Please print the entries exactly, omitting each image.

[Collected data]
*** Block opens ***
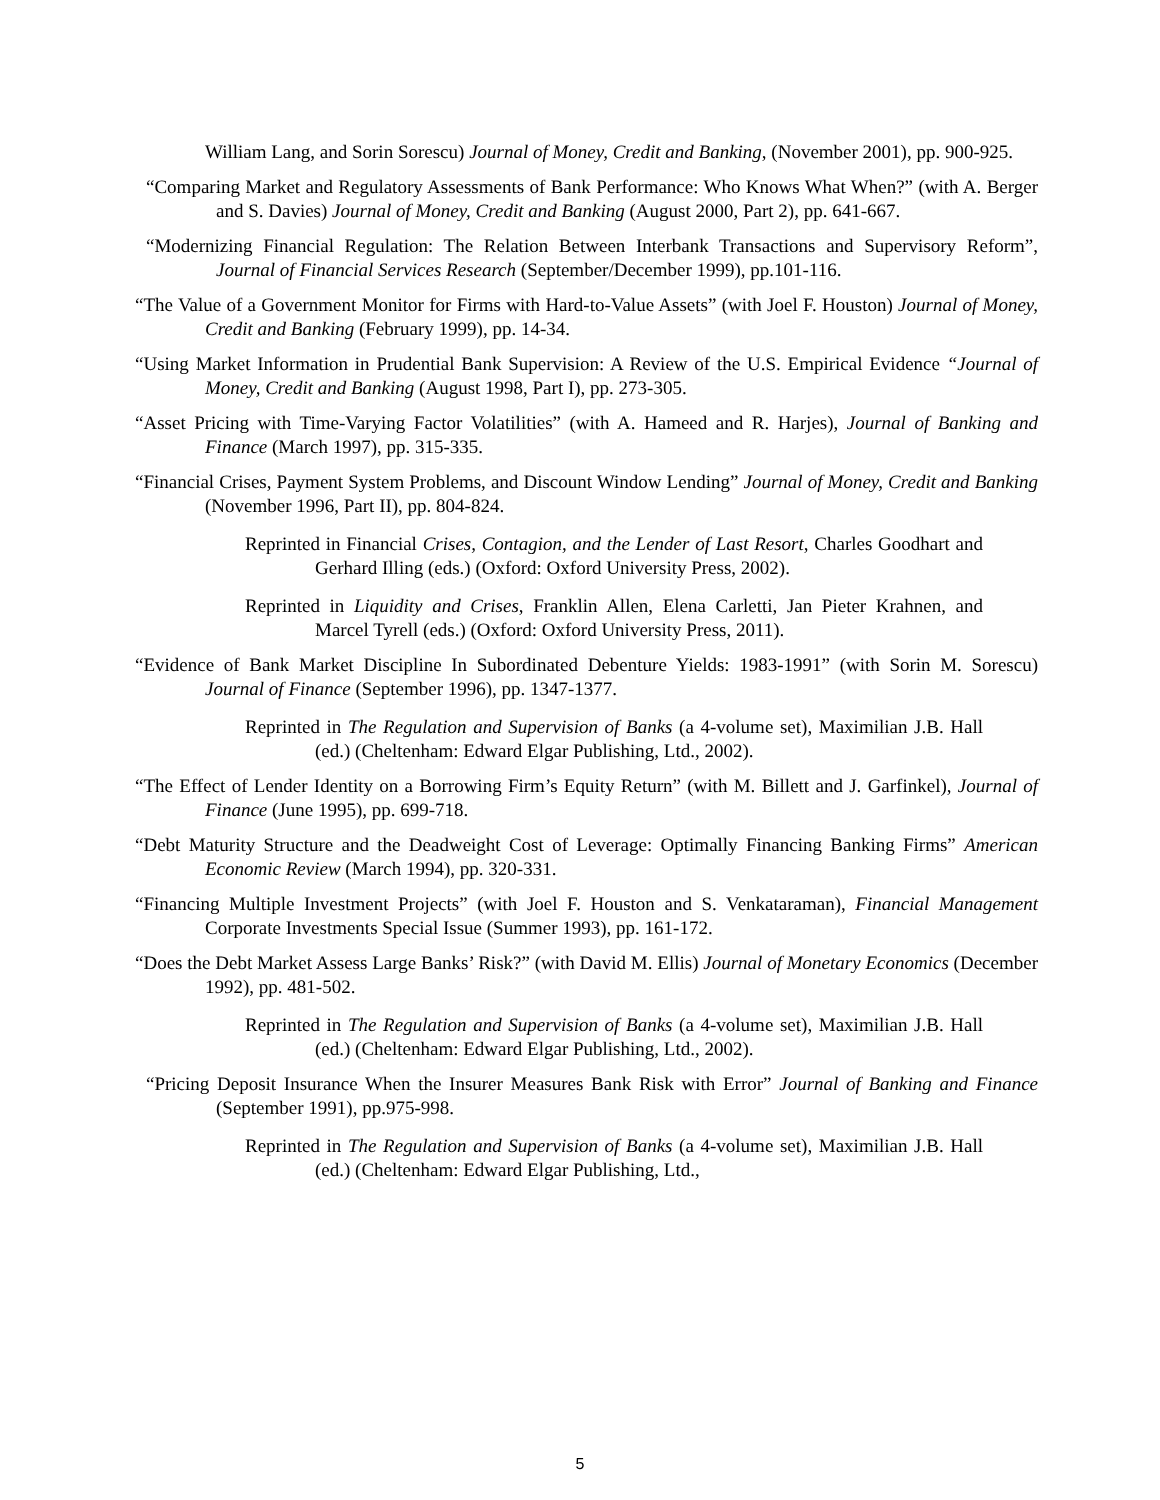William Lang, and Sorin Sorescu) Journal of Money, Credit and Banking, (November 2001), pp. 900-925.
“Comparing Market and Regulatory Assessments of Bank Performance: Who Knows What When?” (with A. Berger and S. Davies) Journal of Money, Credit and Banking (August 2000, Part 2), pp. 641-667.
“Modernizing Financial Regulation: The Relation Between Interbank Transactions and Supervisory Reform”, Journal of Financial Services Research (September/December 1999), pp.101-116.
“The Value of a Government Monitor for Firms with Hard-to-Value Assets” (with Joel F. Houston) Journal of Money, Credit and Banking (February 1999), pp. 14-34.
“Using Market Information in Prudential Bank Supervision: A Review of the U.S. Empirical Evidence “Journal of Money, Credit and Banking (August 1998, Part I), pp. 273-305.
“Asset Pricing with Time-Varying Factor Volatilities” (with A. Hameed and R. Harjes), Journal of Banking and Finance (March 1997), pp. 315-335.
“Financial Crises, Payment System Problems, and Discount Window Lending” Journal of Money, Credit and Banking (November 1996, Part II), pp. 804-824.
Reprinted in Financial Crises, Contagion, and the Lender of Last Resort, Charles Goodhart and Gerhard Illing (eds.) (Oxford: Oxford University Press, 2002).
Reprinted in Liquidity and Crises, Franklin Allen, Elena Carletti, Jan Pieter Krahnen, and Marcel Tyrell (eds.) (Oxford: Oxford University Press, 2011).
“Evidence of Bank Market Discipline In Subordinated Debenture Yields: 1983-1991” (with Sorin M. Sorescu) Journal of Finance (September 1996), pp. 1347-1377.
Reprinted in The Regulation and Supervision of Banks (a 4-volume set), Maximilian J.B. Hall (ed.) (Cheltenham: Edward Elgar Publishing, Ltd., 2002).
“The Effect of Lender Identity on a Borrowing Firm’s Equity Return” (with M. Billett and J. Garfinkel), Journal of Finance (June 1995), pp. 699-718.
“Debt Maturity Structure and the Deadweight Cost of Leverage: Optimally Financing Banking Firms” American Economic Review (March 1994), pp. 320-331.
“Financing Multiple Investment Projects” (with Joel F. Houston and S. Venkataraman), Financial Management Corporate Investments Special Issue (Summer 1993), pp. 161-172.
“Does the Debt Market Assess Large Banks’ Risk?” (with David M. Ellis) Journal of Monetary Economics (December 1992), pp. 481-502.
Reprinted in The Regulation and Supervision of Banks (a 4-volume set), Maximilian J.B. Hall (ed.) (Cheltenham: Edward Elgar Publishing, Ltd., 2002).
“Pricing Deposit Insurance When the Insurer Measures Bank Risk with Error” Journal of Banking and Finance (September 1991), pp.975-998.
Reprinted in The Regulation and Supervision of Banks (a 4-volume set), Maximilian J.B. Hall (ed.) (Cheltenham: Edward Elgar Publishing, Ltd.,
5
*** Block closes ***
Exercise output
William Lang, and Sorin Sorescu) Journal of Money, Credit and Banking, (November 2001), pp. 900-925.
“Comparing Market and Regulatory Assessments of Bank Performance: Who Knows What When?” (with A. Berger and S. Davies) Journal of Money, Credit and Banking (August 2000, Part 2), pp. 641-667.
“Modernizing Financial Regulation: The Relation Between Interbank Transactions and Supervisory Reform”, Journal of Financial Services Research (September/December 1999), pp.101-116.
“The Value of a Government Monitor for Firms with Hard-to-Value Assets” (with Joel F. Houston) Journal of Money, Credit and Banking (February 1999), pp. 14-34.
“Using Market Information in Prudential Bank Supervision: A Review of the U.S. Empirical Evidence “Journal of Money, Credit and Banking (August 1998, Part I), pp. 273-305.
“Asset Pricing with Time-Varying Factor Volatilities” (with A. Hameed and R. Harjes), Journal of Banking and Finance (March 1997), pp. 315-335.
“Financial Crises, Payment System Problems, and Discount Window Lending” Journal of Money, Credit and Banking (November 1996, Part II), pp. 804-824.
Reprinted in Financial Crises, Contagion, and the Lender of Last Resort, Charles Goodhart and Gerhard Illing (eds.) (Oxford: Oxford University Press, 2002).
Reprinted in Liquidity and Crises, Franklin Allen, Elena Carletti, Jan Pieter Krahnen, and Marcel Tyrell (eds.) (Oxford: Oxford University Press, 2011).
“Evidence of Bank Market Discipline In Subordinated Debenture Yields: 1983-1991” (with Sorin M. Sorescu) Journal of Finance (September 1996), pp. 1347-1377.
Reprinted in The Regulation and Supervision of Banks (a 4-volume set), Maximilian J.B. Hall (ed.) (Cheltenham: Edward Elgar Publishing, Ltd., 2002).
“The Effect of Lender Identity on a Borrowing Firm’s Equity Return” (with M. Billett and J. Garfinkel), Journal of Finance (June 1995), pp. 699-718.
“Debt Maturity Structure and the Deadweight Cost of Leverage: Optimally Financing Banking Firms” American Economic Review (March 1994), pp. 320-331.
“Financing Multiple Investment Projects” (with Joel F. Houston and S. Venkataraman), Financial Management Corporate Investments Special Issue (Summer 1993), pp. 161-172.
“Does the Debt Market Assess Large Banks’ Risk?” (with David M. Ellis) Journal of Monetary Economics (December 1992), pp. 481-502.
Reprinted in The Regulation and Supervision of Banks (a 4-volume set), Maximilian J.B. Hall (ed.) (Cheltenham: Edward Elgar Publishing, Ltd., 2002).
“Pricing Deposit Insurance When the Insurer Measures Bank Risk with Error” Journal of Banking and Finance (September 1991), pp.975-998.
Reprinted in The Regulation and Supervision of Banks (a 4-volume set), Maximilian J.B. Hall (ed.) (Cheltenham: Edward Elgar Publishing, Ltd.,
5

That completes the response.